Dieu est jeuneGaudet Stephane

Vous l’avez remarqué, notre magazine aborde cette année dans ses reportages et ses entrevues des thèmes liés au Synode des évêques sur «les jeunes, la foi et le discernement vocationnel», qui aura lieu à Rome en octobre.

edito02Non, la revue Notre-Dame-du-Cap ne devient pas une publication jeunesse, ni spécialisée en vie consacrée ou en vocations. Mais dans une Église où l’on parle si souvent de ce qui ne va plus, de ce qui décline – fermetures d’églises, vieillissement des paroissiens, disparition des communautés religieuses, entre autres –, il nous a semblé qu’il ferait du bien de présenter des jeunes actifs dans l’Église, de diverses manières, et des lieux où ils sont présents.

Car oui, il y en a encore des jeunes dans l’Église, et même quelques-uns dans les communautés religieuses et les séminaires. Ils ne sont peut-être pas des millions, on ne les voit peut-être pas dans les paroisses, pourtant ils existent bel et bien. Ce ne sont pas des illuminés, mais des jeunes tout à fait sains et équilibrés. Et qui ont de belles histoires à raconter.

Il ne s’agit pas de faire du jovialisme et de minimiser la crise que connaît l’Église à notre époque. Celle-ci est à un tournant et ne sera plus celle qu’on connaît. Toutefois, la morosité, ou pire, la sinistrose, ne sont pas de mise. Tout n’est pas terminé, tout ne mourra pas. Laïques ou consacrés, ces jeunes contribuent déjà à transformer l’Église, avec leurs exigences, leurs besoins, leurs réalités. L’Esprit travaille à travers eux pour nous amener ailleurs, nous faire sortir de nos ornières. Du confort de nos habitudes. Du terrain connu.

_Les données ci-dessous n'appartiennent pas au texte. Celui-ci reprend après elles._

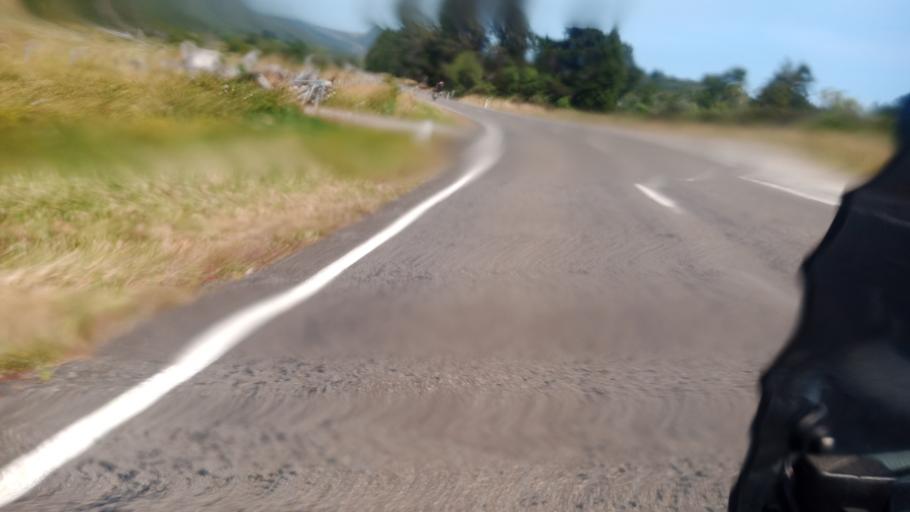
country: NZ
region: Bay of Plenty
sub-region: Opotiki District
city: Opotiki
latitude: -37.5909
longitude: 178.2156
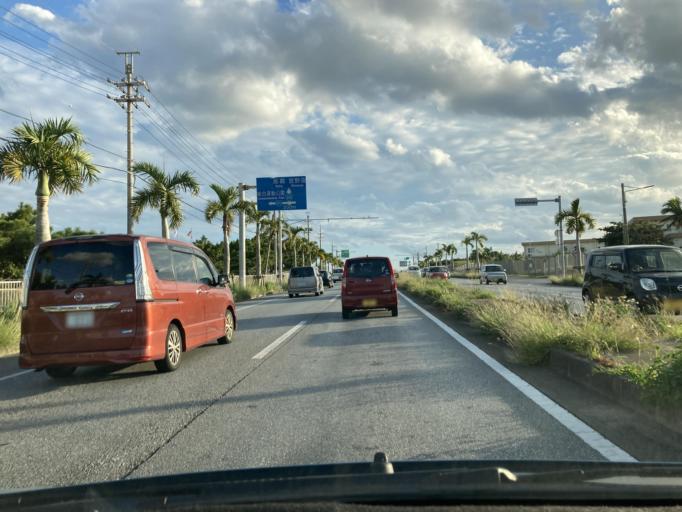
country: JP
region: Okinawa
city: Chatan
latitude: 26.2996
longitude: 127.7806
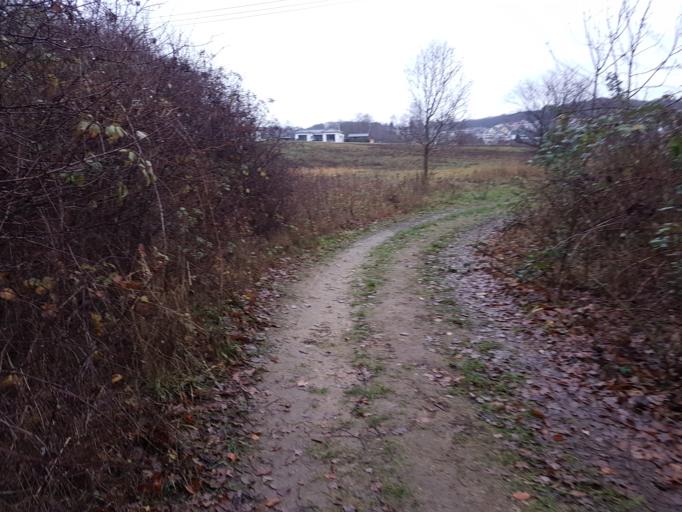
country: DE
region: Mecklenburg-Vorpommern
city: Ostseebad Binz
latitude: 54.3927
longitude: 13.6017
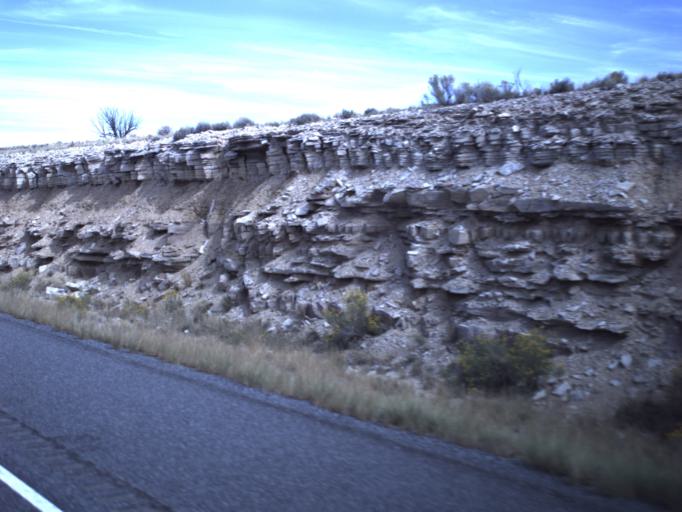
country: US
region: Utah
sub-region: Emery County
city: Castle Dale
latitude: 38.8861
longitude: -110.6510
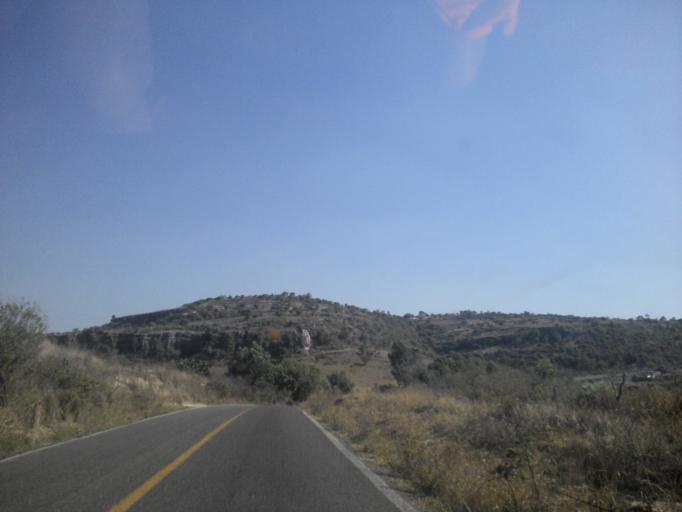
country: MX
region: Jalisco
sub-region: Arandas
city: Santiaguito (Santiaguito de Velazquez)
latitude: 20.7871
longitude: -102.2736
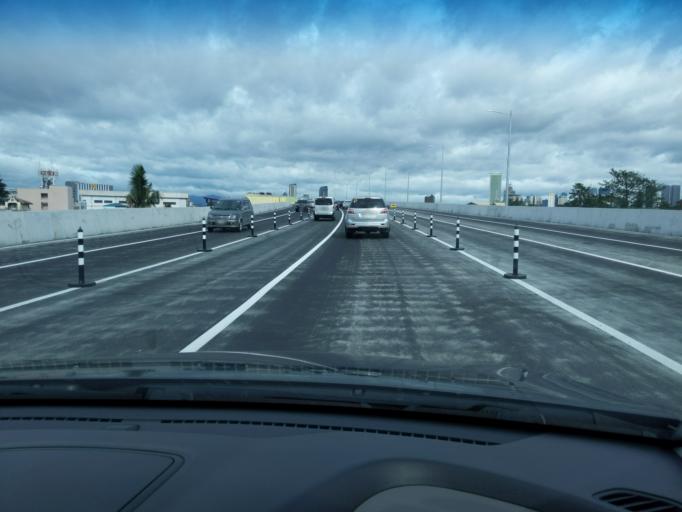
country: PH
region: Metro Manila
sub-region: San Juan
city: San Juan
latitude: 14.5889
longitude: 121.0194
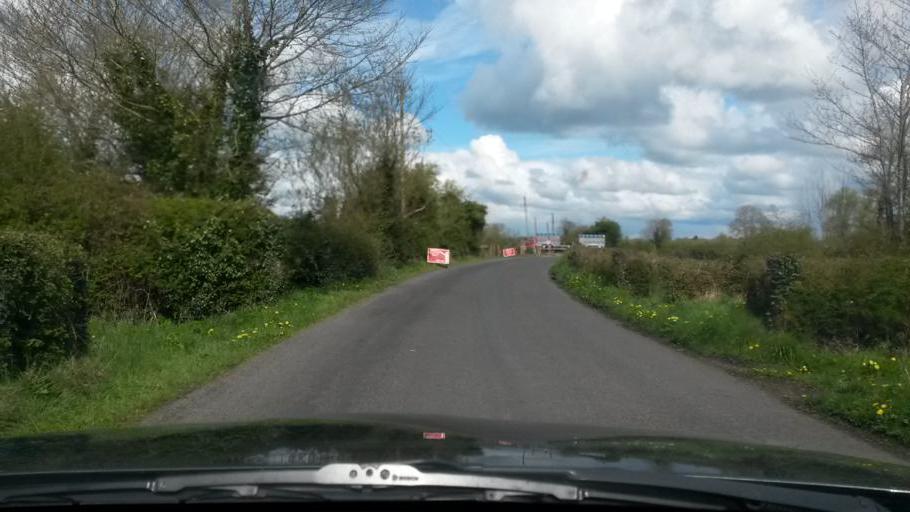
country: GB
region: Northern Ireland
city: Lisnaskea
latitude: 54.1917
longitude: -7.5139
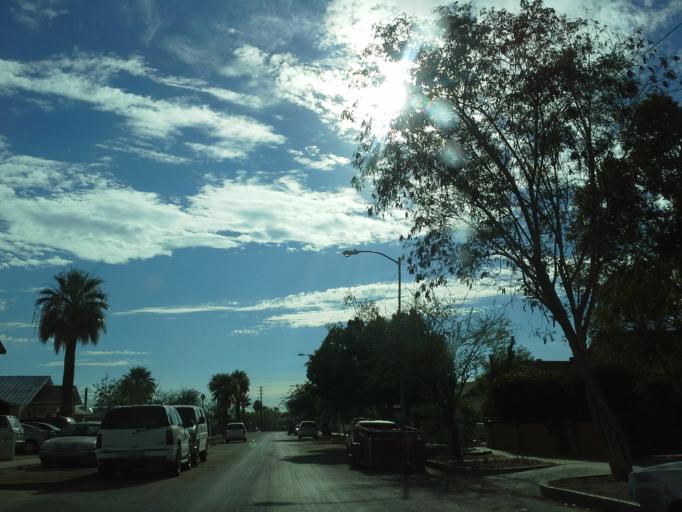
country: US
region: Arizona
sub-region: Maricopa County
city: Phoenix
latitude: 33.4543
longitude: -112.0893
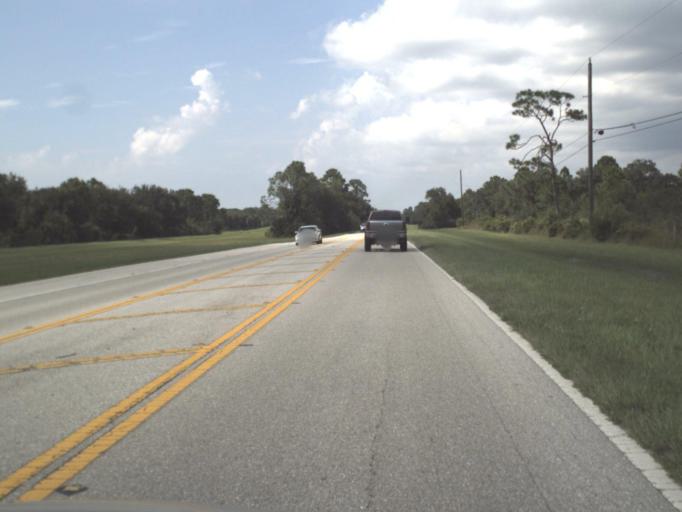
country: US
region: Florida
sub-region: Sarasota County
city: Plantation
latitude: 27.0852
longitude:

Ceci dit, est-ce que nous acceptons, en Église, de faire place aux jeunes? Voulons-nous qu’ils nous dérangent? Qu’ils bousculent notre train-train, remettent en question tous nos « on a toujours fait comme ça »? Il faut faire confiance à l’Esprit qui est à l’œuvre. Et bien souvent, l’Esprit est déjà rendu plus loin que nous... Dieu est jeune.

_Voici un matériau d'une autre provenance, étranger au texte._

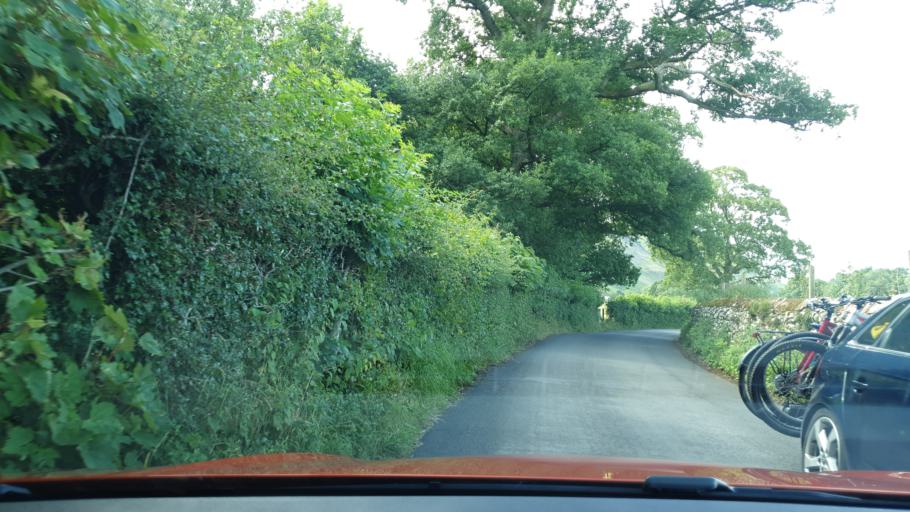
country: GB
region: England
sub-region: Cumbria
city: Penrith
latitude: 54.5934
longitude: -2.8400
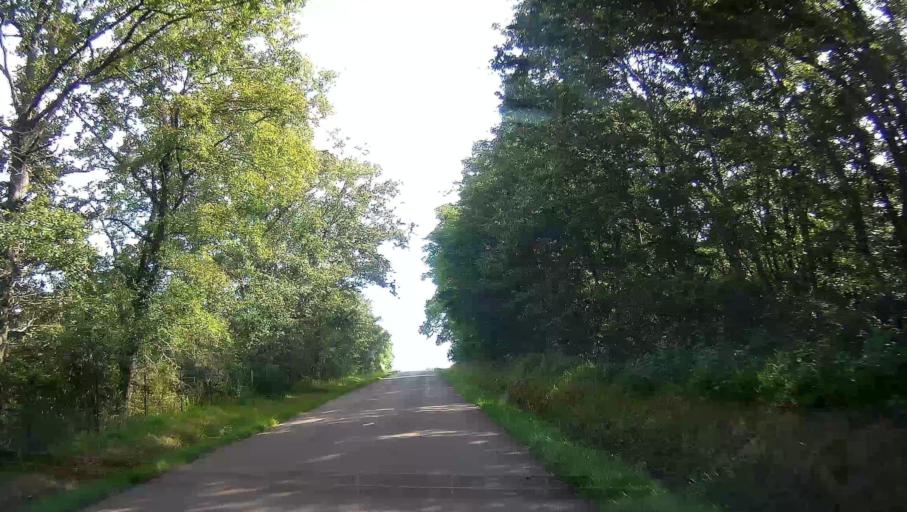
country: FR
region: Bourgogne
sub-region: Departement de Saone-et-Loire
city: Saint-Leger-sur-Dheune
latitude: 46.8722
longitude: 4.6317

En entrevue, Chantal Jodoin, directrice du Centre PRI, m’avait confié avoir été frappée par une question qui avait été posée lors d’une rencontre diocésaine en préparation au Synode de cet automne : « À part la messe, qu’avons-nous à offrir aux jeunes? » Si l’eucharistie est le « sommet de toute la vie chrétienne » (Lumen Gentium, 11), la messe est un aboutissement, pas une porte d’entrée! Il faut donc offrir autre chose aux jeunes qui commencent leur vie de foi. Se peut-il que nous soyons si occupés à gérer le déclin qu’on ne se soucie plus que de la pratique dominicale?

Heureusement, il existe des milieux qui accueillent les jeunes tels qu’ils sont et essaient de répondre à leurs questionnements et à leurs soifs. C’est aussi cela, répondre aux besoins spirituels des gens d’aujourd’hui et s’adapter au monde qui change, comme l’Église l’a si souvent fait au cours de son histoire bimillénaire.